An Update on Viral Issue in Autism
October 11, 2011 67 Comments
I am writing this 8 days away from my trip to the Ministry of Health in Kiev, Ukraine to work with some of the World’s leaders in neuronal (brain) stem cell research – but more on that in a little bit. First of all let me apologize for being so long in posting. Moving to Georgia and establishing an additional office there has been very taxing on my time. I still have my office in Florida and California as well so I am doing all I can to bring these concepts to as many families as possible.
We have now evaluated approximately 400 children with autism for the viral marker, nagalase. From my perspective this is one of the most important developments in the clinical treatment of children on the spectrum that I have experienced in the last 15 years. The short story is nearly 80% of the children with autism evaluated have significantly elevated levels of nagalase.
But what does that mean?
Virus attaching to a cell. Image credit: INST. PASTEUR/UNITE VIRUS ONCOGENES/SPL
The enzyme nagalase is produced by cancer cells and viruses. Since it is clear cancer is not feature of autism, it is most likely viral mediated enzyme activity (although in rare cases children with autism could have an undiagnosed cancer – this is unlikely). Viruses make the nagalase enzyme as part of the their attachment proteins.
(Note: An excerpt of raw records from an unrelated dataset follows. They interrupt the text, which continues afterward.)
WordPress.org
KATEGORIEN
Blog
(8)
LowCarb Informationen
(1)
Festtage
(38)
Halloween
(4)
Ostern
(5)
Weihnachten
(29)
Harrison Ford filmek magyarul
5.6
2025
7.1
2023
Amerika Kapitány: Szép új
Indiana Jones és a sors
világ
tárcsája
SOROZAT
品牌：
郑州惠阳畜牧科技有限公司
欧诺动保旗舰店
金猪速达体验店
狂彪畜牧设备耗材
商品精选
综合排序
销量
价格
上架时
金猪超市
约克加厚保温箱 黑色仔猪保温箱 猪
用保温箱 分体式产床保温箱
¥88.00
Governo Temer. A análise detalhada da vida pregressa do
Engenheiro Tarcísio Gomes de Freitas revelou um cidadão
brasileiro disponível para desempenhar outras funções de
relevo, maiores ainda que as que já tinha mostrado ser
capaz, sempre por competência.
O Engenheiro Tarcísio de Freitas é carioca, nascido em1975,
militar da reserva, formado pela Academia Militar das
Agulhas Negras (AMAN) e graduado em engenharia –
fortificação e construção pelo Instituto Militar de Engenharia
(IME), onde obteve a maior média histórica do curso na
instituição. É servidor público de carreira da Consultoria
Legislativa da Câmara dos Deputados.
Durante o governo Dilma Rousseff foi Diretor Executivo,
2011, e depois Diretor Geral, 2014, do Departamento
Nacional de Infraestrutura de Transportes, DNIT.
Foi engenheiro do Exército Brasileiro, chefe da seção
It serves to get the virus into the cell and also decreases the body’s immune reaction to the virus – thereby increasing the odds of viral survival.
As previously stated on this blog – the target of nagalase is the GcMAF or Vitamin D3 receptor. It is capable of inactivation this cell receptor and reducing both Vitamin D function and immune function.
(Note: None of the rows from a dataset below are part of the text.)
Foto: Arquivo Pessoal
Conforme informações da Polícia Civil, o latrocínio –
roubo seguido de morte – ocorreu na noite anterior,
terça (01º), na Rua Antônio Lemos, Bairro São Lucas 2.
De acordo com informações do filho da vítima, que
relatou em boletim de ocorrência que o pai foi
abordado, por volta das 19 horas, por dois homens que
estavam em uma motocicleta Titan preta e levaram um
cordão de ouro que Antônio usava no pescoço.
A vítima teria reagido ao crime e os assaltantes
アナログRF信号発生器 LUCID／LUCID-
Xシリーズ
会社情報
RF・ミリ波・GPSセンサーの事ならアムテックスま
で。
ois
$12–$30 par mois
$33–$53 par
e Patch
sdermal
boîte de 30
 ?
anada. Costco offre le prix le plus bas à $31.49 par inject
It is reasonable and likely that the nature of the immune dysfunction and the frequently observed autoimmune problems in autism are mediated by persistent, unresolved viral infections.
I will write more about treatment later, but a combination of optimal dosing on Vitamin D3 and providing the GcMAF purified receptor combined with creating the ideal immune landscape for the body, seems to be extremely helpful for children with autism and elevated nagalase activity.
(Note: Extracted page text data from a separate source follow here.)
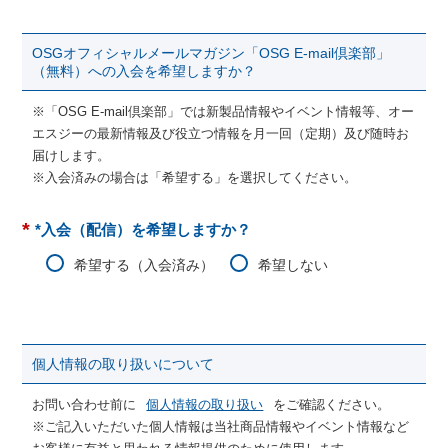
OSGオフィシャルメールマガジン「OSG E-mail倶楽部」
（無料）への入会を希望しますか？
※「OSG E-mail倶楽部」では新製品情報やイベント情報等、オー
エスジーの最新情報及び役立つ情報を月一回（定期）及び随時お
届けします。
※入会済みの場合は「希望する」を選択してください。
*
*入会（配信）を希望しますか？
希望する（入会済み）
希望しない
個人情報の取り扱いについて
お問い合わせ前に
個人情報の取り扱い
をご確認ください。
※ご記入いただいた個人情報は当社商品情報やイベント情報など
Neuronal stem cells are capable of migrating from the blood to the brain where they have the potential to establish repair activities. While it is not clear how much neuronal stem cells can accomplish in autism – the reports from the first 30 individual treated at the center in Kiev are certainly encouraging.
My concept of the integration of viral clearance using GcMAF followed by neuronal stem cell transplantation is about to be accomplished on the first group of children with autism whom have normalized their nagalase levels with GcMAF. Again, my overall experience to date has been extraordinarily positive with GcMAF in autism. I posted some of those outcomes in the GcMAF website (see: http://www.gcmaf.eu/info/index.php?option=com_content&view=article&id=112&Itemid=55).
I arrive in Kiev in less than 2 weeks where I will work with experienced experts with neuronal stem cells. I will keep you posted on the progress of this project as it proceeds.